▶ [Your instructions] Reproduce every line of text from the records below word for word, leaving out the pictures.

▶ [Supplied information]
►

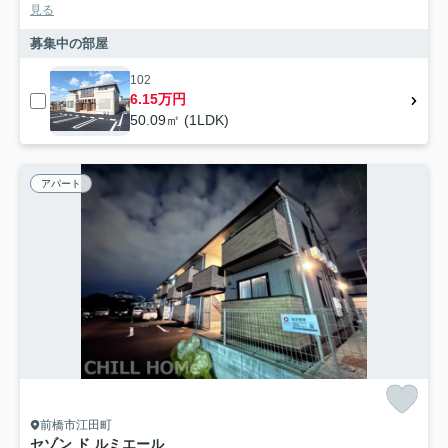
見る
募集中の部屋
102
6.15万円
50.09㎡ (1LDK)
アパート
前橋市江田町
セゾン ド ルミエール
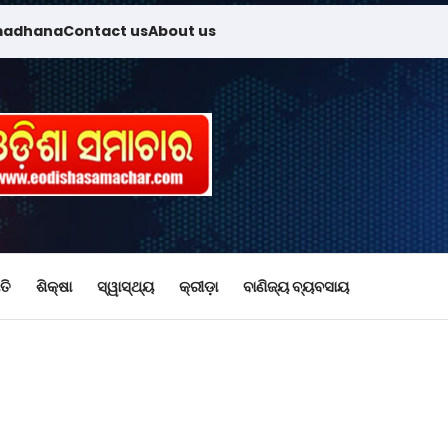
madhana
Contact us
About us
ତି
ଶିକ୍ଷା
ସ୍ୱାସ୍ଥ୍ୟ
କ୍ରୀଡ଼ା
ବାଣିଜ୍ୟ ବ୍ୟବସାୟ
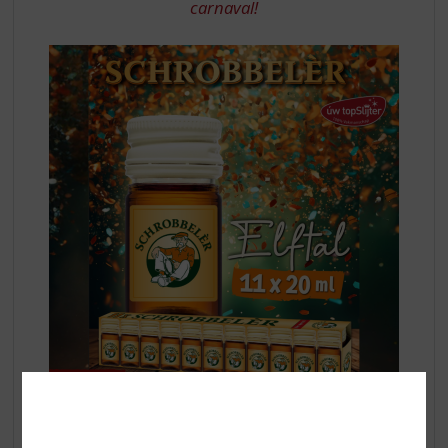
carnaval!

◄

▶ [Answer space]
見る
募集中の部屋
102
6.15万円
50.09㎡ (1LDK)
アパート
前橋市江田町
セゾン ド ルミエール
madhana
Contact us
About us
ତି
ଶିକ୍ଷା
ସ୍ୱାସ୍ଥ୍ୟ
କ୍ରୀଡ଼ା
ବାଣିଜ୍ୟ ବ୍ୟବସାୟ
carnaval!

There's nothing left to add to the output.